Ghosts of Christmas Past

At 403, Santa Fe is one of America's most haunted cities

“I’ll be wearing a fedora and a strapping satchel,” says quadruple-threat

, author, tour-guide, SAG actor and paranormal investigator. He shows up as promised, adorned in said items, plus a cane and, when he tips his fedora, a ponytail to boot.

We meet in front of the San Miguel Church, the oldest church in the United States, snug between the oldest house in the US and Upper Crust Pizza. The house of worship's outside is chipped and faded into a mocha-bean adobe. This is where the tour starts, with the San Miguel Church and a SparkNotes two-minute sum-up of Santa Fe's history: From the conquistadors to present-day; from the Tlaxcalteca Indians to the hippy communes of '68.

It doesn't take long to realize Pacheco, a multi-generational Santa Fean (his family roots span back to the city's early colonization), knows the city inside and out. "All roads lead to Santa Fe," is a common utterance by Pacheco. The saying rings loud and clear when we're standing in the city center amongst rug stores, galleries and curio shops. Pacheco says, "This is where the Santa Fe Trail started," because nearly 200 years ago, this trail led to Franklin, Mo., the main hub for trade, where settlers came to earn a quick fortune.

"This was the first Walmart," Pacheco jokes. I can imagine the hooves of horses, the diatribe of barter and the coming and going of settlers lugging worn-in satchels.

Pacheco's been doing private tours since 1986, so he's got the "tour guide" role down to a tittle. All tours are tailor-made for the customers, whether their interests are conspiratorial, paranormal, or just plain historical, and, just the same, each tour varies in cost ($115 and up). But trudging through snow, his walking tours are especially chilling during wintertime, when your breath fogs into a white mist, a couple inches in front of your face, floats then disappears like ghostly apparitions.

Pacheco's tours blend fact with folklore and a pinch of skepticism. He often says, "That's phony bologna" or "as phony as a three dollar bill" to express his sentiments, but that's not to say he isn't open to Santa Fe's mysticism. Quite the contrary. "Everyone says it's the ground," notes Pacheco, "but I think it has something to do with the light."
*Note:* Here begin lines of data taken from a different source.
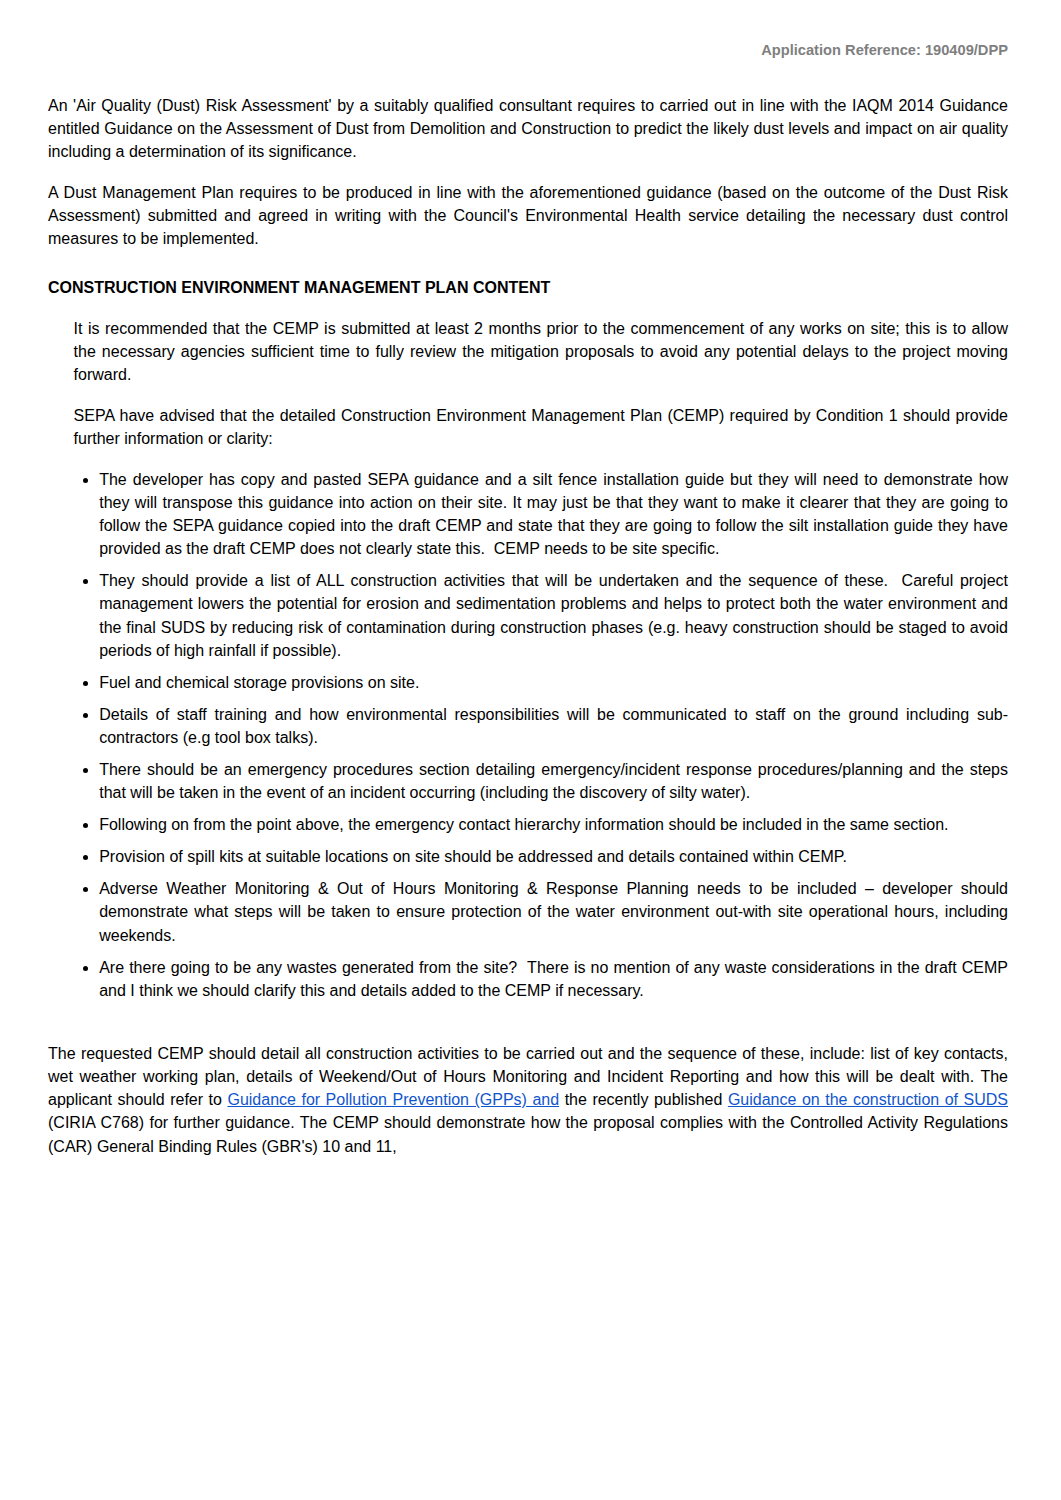Application Reference: 190409/DPP
An 'Air Quality (Dust) Risk Assessment' by a suitably qualified consultant requires to carried out in line with the IAQM 2014 Guidance entitled Guidance on the Assessment of Dust from Demolition and Construction to predict the likely dust levels and impact on air quality including a determination of its significance.
A Dust Management Plan requires to be produced in line with the aforementioned guidance (based on the outcome of the Dust Risk Assessment) submitted and agreed in writing with the Council's Environmental Health service detailing the necessary dust control measures to be implemented.
Construction Environment Management Plan Content
It is recommended that the CEMP is submitted at least 2 months prior to the commencement of any works on site; this is to allow the necessary agencies sufficient time to fully review the mitigation proposals to avoid any potential delays to the project moving forward.
SEPA have advised that the detailed Construction Environment Management Plan (CEMP) required by Condition 1 should provide further information or clarity:
The developer has copy and pasted SEPA guidance and a silt fence installation guide but they will need to demonstrate how they will transpose this guidance into action on their site. It may just be that they want to make it clearer that they are going to follow the SEPA guidance copied into the draft CEMP and state that they are going to follow the silt installation guide they have provided as the draft CEMP does not clearly state this. CEMP needs to be site specific.
They should provide a list of ALL construction activities that will be undertaken and the sequence of these. Careful project management lowers the potential for erosion and sedimentation problems and helps to protect both the water environment and the final SUDS by reducing risk of contamination during construction phases (e.g. heavy construction should be staged to avoid periods of high rainfall if possible).
Fuel and chemical storage provisions on site.
Details of staff training and how environmental responsibilities will be communicated to staff on the ground including sub-contractors (e.g tool box talks).
There should be an emergency procedures section detailing emergency/incident response procedures/planning and the steps that will be taken in the event of an incident occurring (including the discovery of silty water).
Following on from the point above, the emergency contact hierarchy information should be included in the same section.
Provision of spill kits at suitable locations on site should be addressed and details contained within CEMP.
Adverse Weather Monitoring & Out of Hours Monitoring & Response Planning needs to be included – developer should demonstrate what steps will be taken to ensure protection of the water environment out-with site operational hours, including weekends.
Are there going to be any wastes generated from the site? There is no mention of any waste considerations in the draft CEMP and I think we should clarify this and details added to the CEMP if necessary.
The requested CEMP should detail all construction activities to be carried out and the sequence of these, include: list of key contacts, wet weather working plan, details of Weekend/Out of Hours Monitoring and Incident Reporting and how this will be dealt with. The applicant should refer to Guidance for Pollution Prevention (GPPs) and the recently published Guidance on the construction of SUDS (CIRIA C768) for further guidance. The CEMP should demonstrate how the proposal complies with the Controlled Activity Regulations (CAR) General Binding Rules (GBR's) 10 and 11,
Pacheco insists, and it's quite apparent when sun sets behind the Sangre de Cristo mountains and blood-orange light splays between the peaks, that Santa Fe's got its fair share of magic. "It's in the light," he says as we walk down Old Santa Fe Trail, snake between crags of alley, and end up at the parking lot of the Public Employees Retirement Administration (PERA) building, which used to be a graveyard up until 1966. Before that it was corn fields with long stalks of un-manicured corn husks where the Tlaxcaltecans hid during the Pueblo Revolt of 1680. It's there where he mentions the lady in black who supposedly roams the the sidewalk of this building— a phantom that haunts the premises—who mourns the death of her son.
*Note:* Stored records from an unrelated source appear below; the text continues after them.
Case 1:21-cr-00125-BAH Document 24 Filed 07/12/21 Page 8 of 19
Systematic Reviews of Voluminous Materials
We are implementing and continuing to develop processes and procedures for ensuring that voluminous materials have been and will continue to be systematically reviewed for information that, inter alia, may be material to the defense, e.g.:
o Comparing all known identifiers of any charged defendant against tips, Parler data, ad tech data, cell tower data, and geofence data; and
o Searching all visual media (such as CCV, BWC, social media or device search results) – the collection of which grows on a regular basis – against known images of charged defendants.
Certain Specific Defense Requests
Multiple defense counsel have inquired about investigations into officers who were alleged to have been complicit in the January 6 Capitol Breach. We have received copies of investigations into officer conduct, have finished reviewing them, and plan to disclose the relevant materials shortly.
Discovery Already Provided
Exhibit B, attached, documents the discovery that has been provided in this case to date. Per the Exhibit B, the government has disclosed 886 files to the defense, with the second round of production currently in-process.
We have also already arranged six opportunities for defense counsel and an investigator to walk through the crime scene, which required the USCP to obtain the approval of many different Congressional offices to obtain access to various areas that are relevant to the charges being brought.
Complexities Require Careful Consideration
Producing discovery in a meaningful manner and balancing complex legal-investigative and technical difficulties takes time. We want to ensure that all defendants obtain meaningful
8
Pacheco brings out a laminated photo of a woman in a black Victorian dress, leaning against a column. You'd be surprised at the amount of solemn women ghosts who linger and haunt. Beauties, lost and forlorn, who were victims of their circumstances and are stuck in stasis. There's the woman in black, Nurse Medina at what is now the Santa Fe University of Art and Design, and La Llorona (the crying woman) who purportedly drowned herself in the Santa Fe River. Then there are ghosts of padres, beheaded Spanish merchants (you'd be surprised by the amount of decapitations), but there's something romantic about these lone woman specters. Though none of them hold a light to Julia Staab.

Pacheco mentions "Julia" early on in the tour.

He's on a first name basis with her. "Wait till we get to Julia," promises Pacheco. It turns out Julia's got quite the reputation as she's been featured on everything from Travel Channel Halloween specials to Unsolved Mysteries.

He saves her for last. Julia, that beautiful German-born wife of Abraham Staab, who built a mansion in Santa Fe ("It's the Taj Mahal of Santa Fe," says Pacheco), which later became La Posada hotel. "There's all these stories," Pacheco explains about the falling out with her husband (adultery is one speculation). "She was imprisoned upstairs for five years like Jane Eyre." Abraham Staab was a big man in town, "President Grant broke bread with him," Pacheco adds, and with such back-story, the grandness of his house, Julia trumps his legacy. Her apparition is seen upstairs, in windows, downstairs in the main hall where she disappears into the patio, the guide notes.

Maybe it's her, or maybe it's a trick. "After all," Pacheco says, "it's in the light."